TASK BRIEF: For the entries below, the result should be an exact transcription of the lines from the one with "index dip: (520, 154)" up to and including the one with "ring tip: (541, 182)", and only those.

▼

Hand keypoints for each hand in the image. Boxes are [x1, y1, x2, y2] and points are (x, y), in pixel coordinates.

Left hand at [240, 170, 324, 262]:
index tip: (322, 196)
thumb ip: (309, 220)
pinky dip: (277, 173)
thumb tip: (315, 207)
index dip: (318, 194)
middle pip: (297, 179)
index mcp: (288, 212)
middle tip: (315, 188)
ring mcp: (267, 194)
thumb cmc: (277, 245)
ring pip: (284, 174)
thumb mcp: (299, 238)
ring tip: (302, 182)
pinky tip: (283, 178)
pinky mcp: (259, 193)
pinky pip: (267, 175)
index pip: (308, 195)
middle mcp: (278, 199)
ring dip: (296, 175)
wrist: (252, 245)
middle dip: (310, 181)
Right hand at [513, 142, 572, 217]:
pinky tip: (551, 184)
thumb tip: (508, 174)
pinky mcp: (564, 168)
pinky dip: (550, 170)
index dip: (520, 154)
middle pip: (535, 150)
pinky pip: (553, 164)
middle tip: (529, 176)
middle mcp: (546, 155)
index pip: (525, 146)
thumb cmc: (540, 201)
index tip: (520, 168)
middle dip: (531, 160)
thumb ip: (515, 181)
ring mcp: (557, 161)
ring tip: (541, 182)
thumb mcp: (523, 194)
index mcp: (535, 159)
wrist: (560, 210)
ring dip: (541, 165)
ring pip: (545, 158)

▲
▼

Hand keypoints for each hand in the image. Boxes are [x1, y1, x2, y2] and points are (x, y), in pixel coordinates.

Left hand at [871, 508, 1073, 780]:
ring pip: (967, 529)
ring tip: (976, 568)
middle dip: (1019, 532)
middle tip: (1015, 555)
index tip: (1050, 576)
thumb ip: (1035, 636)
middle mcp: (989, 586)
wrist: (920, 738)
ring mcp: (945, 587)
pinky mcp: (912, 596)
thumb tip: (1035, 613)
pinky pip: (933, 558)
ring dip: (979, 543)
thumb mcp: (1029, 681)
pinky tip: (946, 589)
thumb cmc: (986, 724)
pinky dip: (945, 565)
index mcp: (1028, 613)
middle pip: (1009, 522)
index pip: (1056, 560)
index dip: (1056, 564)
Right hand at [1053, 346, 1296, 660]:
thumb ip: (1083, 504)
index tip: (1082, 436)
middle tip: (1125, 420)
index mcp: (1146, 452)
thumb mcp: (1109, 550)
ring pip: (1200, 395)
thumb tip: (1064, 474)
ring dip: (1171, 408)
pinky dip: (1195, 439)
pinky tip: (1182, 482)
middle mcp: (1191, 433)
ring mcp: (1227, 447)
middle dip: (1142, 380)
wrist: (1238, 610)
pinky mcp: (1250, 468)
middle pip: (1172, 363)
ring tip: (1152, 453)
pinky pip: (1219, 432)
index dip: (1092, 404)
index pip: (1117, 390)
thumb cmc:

▲
▼

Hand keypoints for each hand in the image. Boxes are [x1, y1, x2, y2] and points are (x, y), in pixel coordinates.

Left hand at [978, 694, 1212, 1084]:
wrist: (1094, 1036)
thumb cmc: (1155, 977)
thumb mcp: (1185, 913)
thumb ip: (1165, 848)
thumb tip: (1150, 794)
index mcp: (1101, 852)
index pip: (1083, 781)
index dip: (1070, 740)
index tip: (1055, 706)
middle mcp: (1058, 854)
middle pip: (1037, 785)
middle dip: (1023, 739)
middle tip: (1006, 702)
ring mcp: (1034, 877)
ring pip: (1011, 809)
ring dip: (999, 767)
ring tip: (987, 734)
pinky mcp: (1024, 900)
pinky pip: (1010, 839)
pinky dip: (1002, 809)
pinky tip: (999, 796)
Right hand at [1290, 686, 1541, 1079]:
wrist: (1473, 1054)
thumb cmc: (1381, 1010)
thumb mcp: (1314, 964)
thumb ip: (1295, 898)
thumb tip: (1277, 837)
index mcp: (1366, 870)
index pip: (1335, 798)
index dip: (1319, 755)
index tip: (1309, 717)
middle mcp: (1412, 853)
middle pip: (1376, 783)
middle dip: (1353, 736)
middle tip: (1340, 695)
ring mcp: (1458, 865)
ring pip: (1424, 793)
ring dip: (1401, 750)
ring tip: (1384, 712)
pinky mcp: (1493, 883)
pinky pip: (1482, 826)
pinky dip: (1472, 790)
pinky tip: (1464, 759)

▲

REPLY:
index dip: (520, 154)
middle pip: (535, 150)
pinky pip: (553, 164)
middle tip: (529, 176)
middle mcp: (546, 155)
index pip: (525, 146)
thumb cmc: (540, 201)
index tip: (520, 168)
middle dip: (531, 160)
thumb ip: (515, 181)
ring mcp: (557, 161)
ring tip: (541, 182)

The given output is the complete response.